There have been many stories about brain vs. brawn. More recently, human brain and computer brawn have been pitted against each other in arenas such as one-on-one chess. We all have been hearing about applying large amounts of computing power to solve problems like translation by sheer force. As a high performance cloud service offered by Microsoft, we continue to make investments in such processing power – but we also know that no matter how many machines you throw at translation, it is still impossible to get the correct, error-free, contextually accurate translation every time. With the clear understanding of how it would be a much better outcome for our users and partners, we have been hard at work exploring ways of putting together the might of the machines and the power of human understanding. The first wave of innovations focused on our partners and users was what we called “Anywhere Translations”.
Welcome to the next wave of innovation – Collaborative Translations.
Microsoft is pleased to announce, the availability of the Collaborative Translations Framework – a technology that combines the scale and speed of automatic machine translation with the accuracy and context awareness of human translation. At MIX 2010, we are announcing the latest version of our translation API (v2) and built on top of that, a new version of the pioneering translator widget that we released a year ago. In addition to bringing real-time, in-place translations to your web site, the Microsoft Translator web page widget v2 adds collaborative features that help tailor the translations delivered to fit your site.
In addition to the collaborative features powered by the Collaborative Translations Framework, the V2 of the Microsoft Translator API includes a “batch” interface to translate large amounts of data, support for communicating with the service securely via SSL and the addition of “Translate-and-Speak” – a text-to-speech functionality. We are also adding an enhancement to our Bing Translator user site, where you can use the “Translate-and-Speak” functionality whenever you translate into one of the supported languages.
What is being announced today:
1) A simple to adopt, highly customizable widget that site owners and webmasters can place on any webpage – and it not only helps to instantly make the page available in multiple languages, it also allows the owners with the help of their community or professional translators to tailor the the translations to their site’s content.
2) A broad set of powerful translation APIs in SOAP, HTTP and AJAX flavors so that developers can pick the best one to fit their requirement. Functionality includes language detection, single and batch translation, collaborative translations and text to speech. All you need to get started is a Bing Developer AppID. In addition, we are also announcing the Microsoft Translator Silverlight control for translation will be available as part of the Silverlight toolkit.

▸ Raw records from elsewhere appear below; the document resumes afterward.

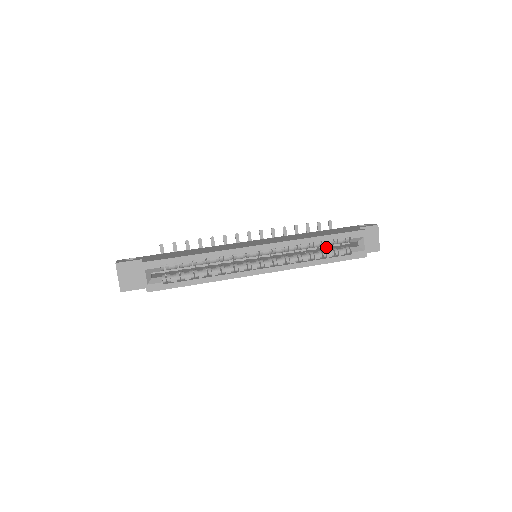
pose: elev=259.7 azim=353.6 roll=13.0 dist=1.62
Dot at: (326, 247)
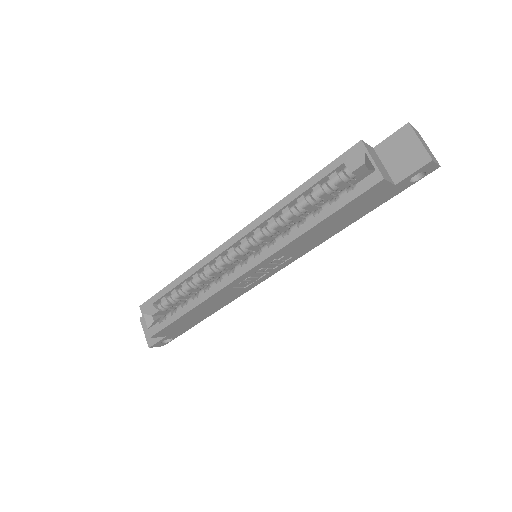
Dot at: occluded
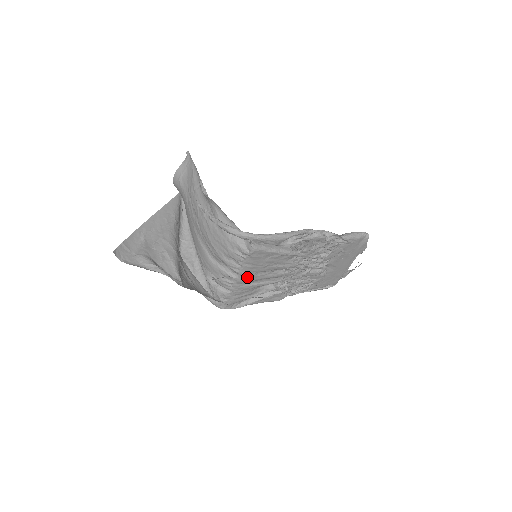
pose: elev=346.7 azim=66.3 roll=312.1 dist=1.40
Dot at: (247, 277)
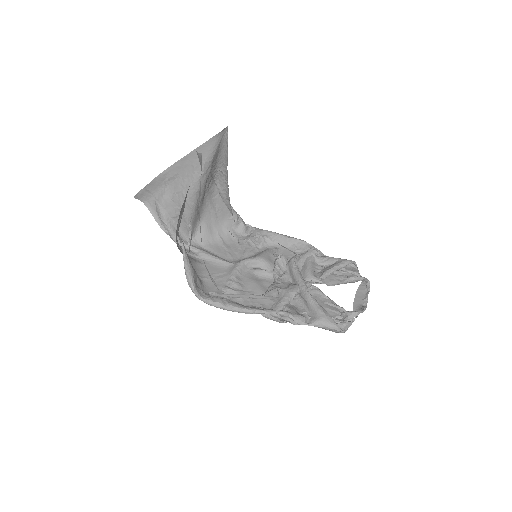
Dot at: occluded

3) An update to Bing Translator translation service, which adds the “Translate-and-Speak” functionality for a set of languages (English, German, Spanish, French, Italian, Portuguese, Russian). Perform a translation on the site and you will notice a speaker icon to click on to hear it spoken.
Who is it for:
The APIs are for anyone that would like to bring translations to their app or site. Some developers have used the APIs to deliver applications that can deal with content in multiple languages, and others have used them to localize their applications. Designers have used them to make sure their designs work in many locales, and enterprises have used them to translate documents. Phone application developers might find the cloud text-to-speech API particularly interesting, as they develop hands-free scenarios.
What is cool about it:
- Innovative: The translator widget pioneered the in-place instant translations (without taking users away from the site) and now it delivers the tools for sites to customize how the content gets translated. Users can edit/select or report the automatic translations to better fit the content and site owners have final say in picking the best translation for their content. Users in a community help other users and the community owner, and one community helps another community as sentences repeat. The APIs enable any developer to take advantage of the power of collaboration, and can tap into the wisdom of their crowd(s) across multiple scenarios.
- Easy to Use: Adding the widget to a page is as easy as copy and paste. Using it on the site is as easy as select language and click the button (and in V2 we provide the option to make it automatic!). The APIs are simple and straight forward. The choice of SOAP, HTTP and AJAX allows developers to pick the one most familiar or easy to use for their application.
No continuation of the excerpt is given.